An email cited in Senator Charles Grassley’s testimony in front of the House Oversight and Government Reform Committee on Operation Fast and Furious indicates that knowledge of the program was spread across the highest levels of the Justice Department. This lends even greater suspicion to U.S. Attorney General Eric Holder’s claim that he knew nothing about the program until well after Border Patrol Agent Brian Terry was killed.
The October 27, 2009 email from ATF Phoenix Field Division Special Agent in Charge (SAC) William Newell regarded a Southwest Border Strategy Group meeting that focused on Fast and Furious. It contained a laundry list of high ranking Justice Department officials that attended the meeting, including:
- Assistant Attorney General (Criminal Division) Lanny Breuer,
- Kenneth Melson, Acting Director, ATF
- William Hoover, Acting Deputy Director, ATF
- Michele Leonhart, Administrator, DEA
- Robert Mueller, Director FBI
Four other Justice Department directors or their representatives came from the Organized Crime Drug Enforcement Task Force (OCDETF), Bureau of Prisons (BOP), U.S. Marshals Service (USMS), and the Executive Office for United States Attorneys (EOUSA). The chair of the Attorney Generals Advisory Committee (AGAC) also attended the session. Their names were redacted in the released document. U.S. attorneys for all four southwest border states also attended.
Operation Fast and Furious, now known to many by the more accurate name of “Gunwalker,” was a multi-agency operation that allowed and — in some instances — approved the purchase of firearms destined for Mexican drug cartels by so-called “straw buyers.” The purchasers, who had clean criminal records, would buy firearms from U.S. gun stores for drug gangs.
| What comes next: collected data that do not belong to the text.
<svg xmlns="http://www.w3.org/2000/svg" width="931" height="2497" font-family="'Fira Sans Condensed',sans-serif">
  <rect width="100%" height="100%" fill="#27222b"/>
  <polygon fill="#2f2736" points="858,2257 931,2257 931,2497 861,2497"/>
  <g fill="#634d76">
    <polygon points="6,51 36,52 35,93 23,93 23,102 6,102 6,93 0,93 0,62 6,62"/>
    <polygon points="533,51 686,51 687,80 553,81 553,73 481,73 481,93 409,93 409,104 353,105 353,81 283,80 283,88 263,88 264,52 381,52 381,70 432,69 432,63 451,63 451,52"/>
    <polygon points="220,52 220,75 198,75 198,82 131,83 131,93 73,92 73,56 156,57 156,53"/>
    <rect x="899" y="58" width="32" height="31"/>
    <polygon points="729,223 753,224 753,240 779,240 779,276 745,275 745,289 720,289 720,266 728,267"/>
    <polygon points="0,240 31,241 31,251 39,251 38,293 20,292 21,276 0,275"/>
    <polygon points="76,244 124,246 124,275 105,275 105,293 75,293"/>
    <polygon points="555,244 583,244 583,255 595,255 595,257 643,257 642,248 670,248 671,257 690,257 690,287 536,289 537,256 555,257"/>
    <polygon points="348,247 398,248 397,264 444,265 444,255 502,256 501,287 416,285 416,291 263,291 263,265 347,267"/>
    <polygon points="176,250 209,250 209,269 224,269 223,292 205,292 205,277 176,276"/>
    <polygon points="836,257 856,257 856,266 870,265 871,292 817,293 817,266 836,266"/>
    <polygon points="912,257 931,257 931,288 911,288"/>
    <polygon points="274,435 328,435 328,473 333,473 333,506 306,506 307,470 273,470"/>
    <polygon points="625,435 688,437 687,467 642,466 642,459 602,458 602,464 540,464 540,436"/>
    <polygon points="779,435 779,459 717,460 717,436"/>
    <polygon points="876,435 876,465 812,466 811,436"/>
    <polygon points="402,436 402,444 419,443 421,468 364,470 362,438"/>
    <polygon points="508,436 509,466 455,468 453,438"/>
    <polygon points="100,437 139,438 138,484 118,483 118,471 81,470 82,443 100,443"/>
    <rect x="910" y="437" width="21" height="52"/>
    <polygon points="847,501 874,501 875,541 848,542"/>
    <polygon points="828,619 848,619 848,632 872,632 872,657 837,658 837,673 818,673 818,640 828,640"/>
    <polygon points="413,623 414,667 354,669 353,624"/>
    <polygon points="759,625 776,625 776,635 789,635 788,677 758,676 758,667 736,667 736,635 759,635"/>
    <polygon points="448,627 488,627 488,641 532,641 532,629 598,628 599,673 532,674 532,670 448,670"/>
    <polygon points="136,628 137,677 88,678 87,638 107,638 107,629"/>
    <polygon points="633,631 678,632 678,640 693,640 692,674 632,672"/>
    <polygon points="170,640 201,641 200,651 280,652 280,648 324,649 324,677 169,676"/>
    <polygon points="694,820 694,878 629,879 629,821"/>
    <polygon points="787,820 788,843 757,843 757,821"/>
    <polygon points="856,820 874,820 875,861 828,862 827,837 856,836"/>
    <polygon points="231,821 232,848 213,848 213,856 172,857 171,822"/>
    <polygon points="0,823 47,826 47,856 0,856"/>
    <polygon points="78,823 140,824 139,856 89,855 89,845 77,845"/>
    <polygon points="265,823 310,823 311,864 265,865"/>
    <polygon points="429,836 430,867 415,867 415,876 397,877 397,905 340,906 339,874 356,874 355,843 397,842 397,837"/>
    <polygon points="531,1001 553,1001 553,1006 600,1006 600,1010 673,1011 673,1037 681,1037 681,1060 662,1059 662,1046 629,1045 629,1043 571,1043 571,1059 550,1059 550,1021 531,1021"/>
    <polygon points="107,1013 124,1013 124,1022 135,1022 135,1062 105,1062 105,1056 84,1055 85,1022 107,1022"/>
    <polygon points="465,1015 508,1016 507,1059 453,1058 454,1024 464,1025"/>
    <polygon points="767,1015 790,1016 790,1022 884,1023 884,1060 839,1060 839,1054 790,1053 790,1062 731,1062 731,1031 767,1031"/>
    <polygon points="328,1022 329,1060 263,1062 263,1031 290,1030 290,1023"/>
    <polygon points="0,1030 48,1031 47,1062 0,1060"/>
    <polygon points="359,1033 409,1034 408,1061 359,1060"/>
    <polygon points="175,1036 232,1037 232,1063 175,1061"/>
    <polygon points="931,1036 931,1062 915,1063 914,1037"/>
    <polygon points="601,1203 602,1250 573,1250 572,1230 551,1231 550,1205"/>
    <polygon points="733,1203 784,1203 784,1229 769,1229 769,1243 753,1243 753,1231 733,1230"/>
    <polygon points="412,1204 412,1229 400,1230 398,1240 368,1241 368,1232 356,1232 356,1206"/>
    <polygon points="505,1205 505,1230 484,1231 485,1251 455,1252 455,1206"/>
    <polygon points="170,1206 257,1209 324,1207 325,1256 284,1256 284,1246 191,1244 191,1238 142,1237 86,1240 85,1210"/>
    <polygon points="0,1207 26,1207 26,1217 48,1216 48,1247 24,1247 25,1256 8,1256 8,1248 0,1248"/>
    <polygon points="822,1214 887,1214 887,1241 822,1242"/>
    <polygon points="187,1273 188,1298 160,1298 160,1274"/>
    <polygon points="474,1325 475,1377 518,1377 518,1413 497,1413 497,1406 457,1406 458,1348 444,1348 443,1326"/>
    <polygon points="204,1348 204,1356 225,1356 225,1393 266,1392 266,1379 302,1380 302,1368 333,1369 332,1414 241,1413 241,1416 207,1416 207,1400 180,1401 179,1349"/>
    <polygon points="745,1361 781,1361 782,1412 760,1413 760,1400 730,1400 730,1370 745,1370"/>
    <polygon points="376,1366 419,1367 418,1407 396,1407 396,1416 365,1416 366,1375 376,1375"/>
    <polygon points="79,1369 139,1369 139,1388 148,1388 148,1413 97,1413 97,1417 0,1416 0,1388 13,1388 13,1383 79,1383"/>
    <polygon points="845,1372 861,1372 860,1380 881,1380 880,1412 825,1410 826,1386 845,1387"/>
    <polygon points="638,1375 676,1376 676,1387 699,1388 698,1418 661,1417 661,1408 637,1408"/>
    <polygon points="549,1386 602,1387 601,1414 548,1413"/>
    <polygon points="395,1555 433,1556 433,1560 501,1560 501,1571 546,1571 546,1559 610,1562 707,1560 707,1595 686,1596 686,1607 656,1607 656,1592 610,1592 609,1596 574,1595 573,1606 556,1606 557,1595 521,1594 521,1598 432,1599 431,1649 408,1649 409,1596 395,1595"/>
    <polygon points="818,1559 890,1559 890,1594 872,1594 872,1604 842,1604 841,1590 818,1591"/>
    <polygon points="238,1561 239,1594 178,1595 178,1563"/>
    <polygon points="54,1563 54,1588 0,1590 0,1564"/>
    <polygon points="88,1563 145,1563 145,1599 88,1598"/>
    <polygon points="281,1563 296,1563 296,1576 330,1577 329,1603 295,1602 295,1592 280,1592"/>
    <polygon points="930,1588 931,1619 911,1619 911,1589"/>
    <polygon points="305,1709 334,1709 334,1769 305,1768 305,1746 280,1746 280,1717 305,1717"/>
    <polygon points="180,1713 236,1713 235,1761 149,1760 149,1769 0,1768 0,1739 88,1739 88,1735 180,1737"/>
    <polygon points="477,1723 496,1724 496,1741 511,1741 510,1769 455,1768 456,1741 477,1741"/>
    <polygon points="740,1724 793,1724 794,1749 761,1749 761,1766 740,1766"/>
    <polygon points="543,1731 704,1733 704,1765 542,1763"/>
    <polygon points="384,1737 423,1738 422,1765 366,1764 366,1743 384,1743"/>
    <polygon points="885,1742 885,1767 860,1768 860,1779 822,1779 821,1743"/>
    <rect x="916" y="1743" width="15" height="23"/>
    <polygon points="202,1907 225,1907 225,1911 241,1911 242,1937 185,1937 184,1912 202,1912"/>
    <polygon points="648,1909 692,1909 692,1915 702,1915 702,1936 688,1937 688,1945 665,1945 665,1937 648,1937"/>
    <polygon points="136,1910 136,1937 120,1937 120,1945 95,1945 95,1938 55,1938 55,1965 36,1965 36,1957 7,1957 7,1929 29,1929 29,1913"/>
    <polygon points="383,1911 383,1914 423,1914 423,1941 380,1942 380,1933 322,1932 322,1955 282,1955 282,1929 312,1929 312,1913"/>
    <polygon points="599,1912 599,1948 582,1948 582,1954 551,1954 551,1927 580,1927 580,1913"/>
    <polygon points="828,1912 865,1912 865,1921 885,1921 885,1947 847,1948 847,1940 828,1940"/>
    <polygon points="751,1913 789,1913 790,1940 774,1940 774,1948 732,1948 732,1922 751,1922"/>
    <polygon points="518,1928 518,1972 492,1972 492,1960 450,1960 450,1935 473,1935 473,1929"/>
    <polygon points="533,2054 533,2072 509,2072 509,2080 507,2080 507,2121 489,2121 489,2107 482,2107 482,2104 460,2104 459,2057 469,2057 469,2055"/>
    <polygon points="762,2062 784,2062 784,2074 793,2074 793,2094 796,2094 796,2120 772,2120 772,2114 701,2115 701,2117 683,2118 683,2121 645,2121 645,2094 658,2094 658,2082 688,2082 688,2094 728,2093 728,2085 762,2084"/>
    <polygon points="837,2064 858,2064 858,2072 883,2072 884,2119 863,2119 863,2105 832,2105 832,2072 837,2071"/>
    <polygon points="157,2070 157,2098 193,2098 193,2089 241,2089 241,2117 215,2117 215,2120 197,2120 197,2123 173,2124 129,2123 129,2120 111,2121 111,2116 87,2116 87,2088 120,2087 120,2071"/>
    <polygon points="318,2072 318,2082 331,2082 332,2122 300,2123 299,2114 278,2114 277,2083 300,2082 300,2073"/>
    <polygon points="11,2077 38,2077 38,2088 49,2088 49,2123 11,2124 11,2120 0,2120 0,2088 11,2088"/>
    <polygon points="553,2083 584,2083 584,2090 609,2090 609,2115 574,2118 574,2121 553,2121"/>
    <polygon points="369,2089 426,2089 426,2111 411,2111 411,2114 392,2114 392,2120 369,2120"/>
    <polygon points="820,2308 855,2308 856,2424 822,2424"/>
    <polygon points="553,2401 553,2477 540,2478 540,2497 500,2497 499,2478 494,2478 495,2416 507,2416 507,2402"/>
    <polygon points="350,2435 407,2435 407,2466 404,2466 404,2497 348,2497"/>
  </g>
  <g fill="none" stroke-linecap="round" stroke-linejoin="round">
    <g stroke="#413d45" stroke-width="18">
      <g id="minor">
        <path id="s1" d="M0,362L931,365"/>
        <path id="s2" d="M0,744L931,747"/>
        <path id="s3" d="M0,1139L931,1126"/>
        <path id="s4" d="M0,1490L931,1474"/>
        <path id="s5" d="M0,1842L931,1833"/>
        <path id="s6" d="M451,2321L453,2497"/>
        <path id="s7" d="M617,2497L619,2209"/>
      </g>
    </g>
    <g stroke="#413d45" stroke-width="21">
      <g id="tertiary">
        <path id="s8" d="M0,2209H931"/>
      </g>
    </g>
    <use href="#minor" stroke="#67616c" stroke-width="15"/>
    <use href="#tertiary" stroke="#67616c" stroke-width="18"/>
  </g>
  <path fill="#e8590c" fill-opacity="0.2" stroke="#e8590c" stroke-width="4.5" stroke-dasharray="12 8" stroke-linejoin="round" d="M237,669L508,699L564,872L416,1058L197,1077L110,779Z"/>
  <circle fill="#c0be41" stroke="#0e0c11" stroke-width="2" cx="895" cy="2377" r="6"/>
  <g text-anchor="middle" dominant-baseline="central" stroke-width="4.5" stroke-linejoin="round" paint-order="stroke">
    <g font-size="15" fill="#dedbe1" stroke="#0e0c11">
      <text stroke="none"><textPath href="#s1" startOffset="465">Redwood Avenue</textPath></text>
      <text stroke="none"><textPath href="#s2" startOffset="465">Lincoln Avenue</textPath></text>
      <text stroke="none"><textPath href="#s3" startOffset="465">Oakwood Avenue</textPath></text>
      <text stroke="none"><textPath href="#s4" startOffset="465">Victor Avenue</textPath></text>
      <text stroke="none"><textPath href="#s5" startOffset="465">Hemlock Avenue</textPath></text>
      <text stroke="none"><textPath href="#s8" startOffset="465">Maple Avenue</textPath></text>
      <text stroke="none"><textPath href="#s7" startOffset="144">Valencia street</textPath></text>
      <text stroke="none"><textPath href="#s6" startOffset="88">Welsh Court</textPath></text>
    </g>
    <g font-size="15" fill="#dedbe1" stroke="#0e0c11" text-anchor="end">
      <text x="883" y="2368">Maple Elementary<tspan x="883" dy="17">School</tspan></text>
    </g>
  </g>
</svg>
While most gun smuggling involves small quantities of weapons, a small number of high-volume straw purchasers each bought hundreds of firearms for the cartels.
ATF agents were told by their supervisors to ignore their agency’s charter and training and allow the guns to be smuggled into Mexico without interdiction. Roughly 2,000 firearms — ranging from pistols and AK-pattern semi-automatic rifles to .50 BMG sniper rifles — were smuggled into Mexico under Gunwalker and without the knowledge of Mexican authorities. Hundreds of smuggled weapons have turned up at crime scenes across Mexico and the U.S. border states and at least 152 law enforcement officers and soldiers have been killed with Gunwalker weapons.